Well, maybe not on the surface, as Mann fashioned an antiseptic sheen to the proceedings, white predominating and a clinical method in the psychology, with Will suffering under the yoke of his ability to get into the mind of serial killers. There's no concidence that his family and the families who are murdered by the so-called "Tooth Fairy" (Tom Noonan) - he prefers to be called Red Dragon, the name of the source novel - see their fates in possible collision as Lecktor attempts to orchestrate the psychopath towards Will as a kind of revenge for capturing him; the family unit, so important to the Reagan era, is under attack once again, this time literally. But while this should be incredibly tense, all it can bring up is an icy menace as a lot of conversations and little action do not increase the suspense as you might have hoped. Say this for Manhunter, however, it is more of an artistic acheivement than the cash-in remake of fifteen years after. Music by Michael Rubini, with the all-important Iron Butterfly for the climax.

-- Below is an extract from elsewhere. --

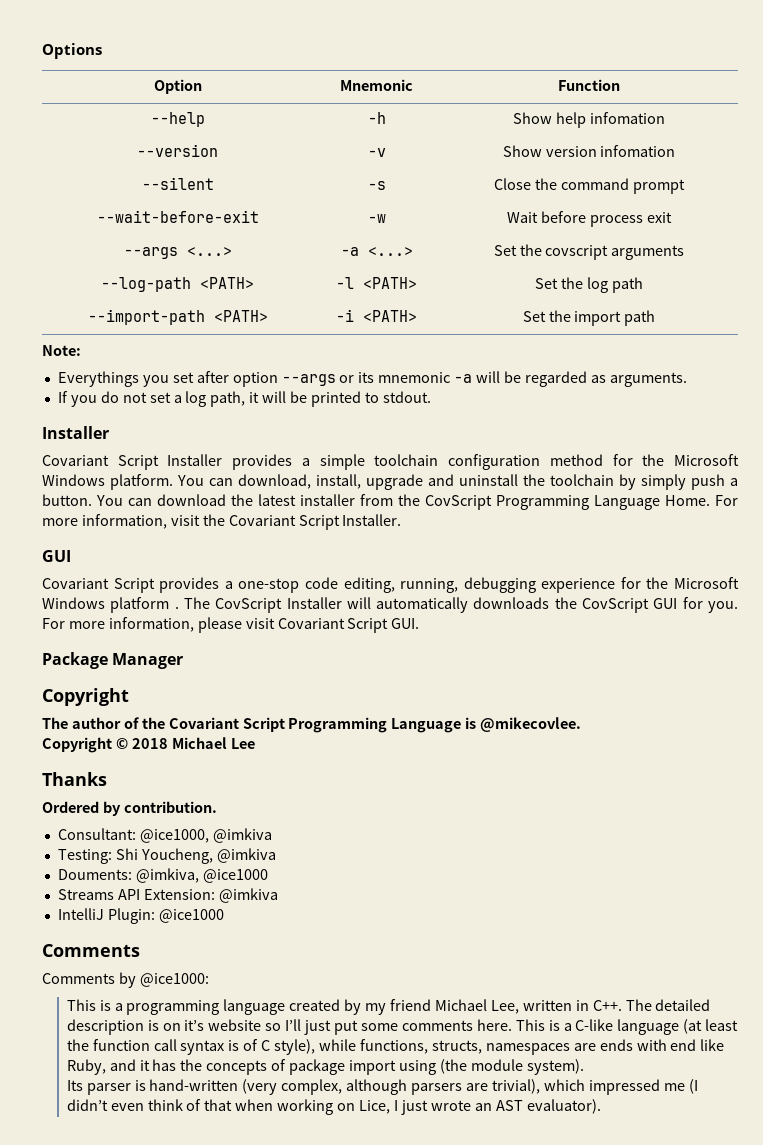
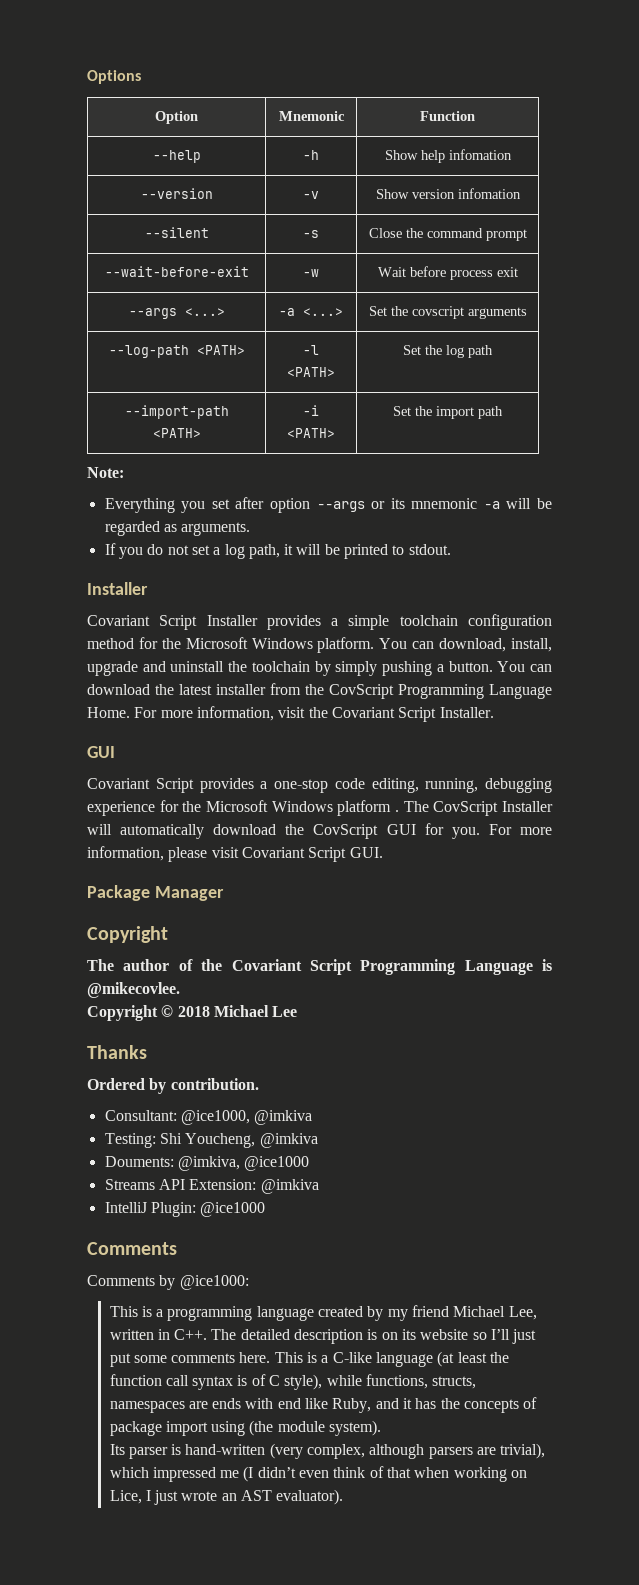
[57,371,139,387] Everythings -> [104,498,175,513] Everything
[691,474,725,490] push -> [382,661,433,676] pushing
[473,597,550,609] downloads -> [213,824,277,835] download
[184,1020,205,1031] it’s -> [402,1329,417,1340] its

[On Optimum's Blu-ray there is both the original and director's cut (the latter not quite as sharp-looking as the pristine former), a commentary by Mann on the DC, a featurette or two and the trailer.]
American writer/director whose flashy, dramatic style has made for considerable commerical success on the big and small screen. After writing for television during the late 70s, he made his debut with the thriller Thief. The Keep was a failed horror adaptation, but Mann's TV cop show Miami Vice was a massive international success, while 1986's Manhunter, based on Thomas Harris's Red Dragon, was one of the decade's best thrillers.
Last of the Mohicans was a rip-roaring period adventure, Heat a dynamic if overlong cops 'n' robbers story, and The Insider a gripping real-life conspiracy thriller. 2002's Ali, Mann's much-touted biography of the legendary boxer, was a bit of an anti-climax, but as ever, stylishly rendered. Mann's next film was the thriller Collateral, starring Tom Cruise as a ruthless contract killer, and his big screen updating of Miami Vice divided opinion, as did his vintage gangster recreation Public Enemies. His cyber-thriller Blackhat was a resounding flop.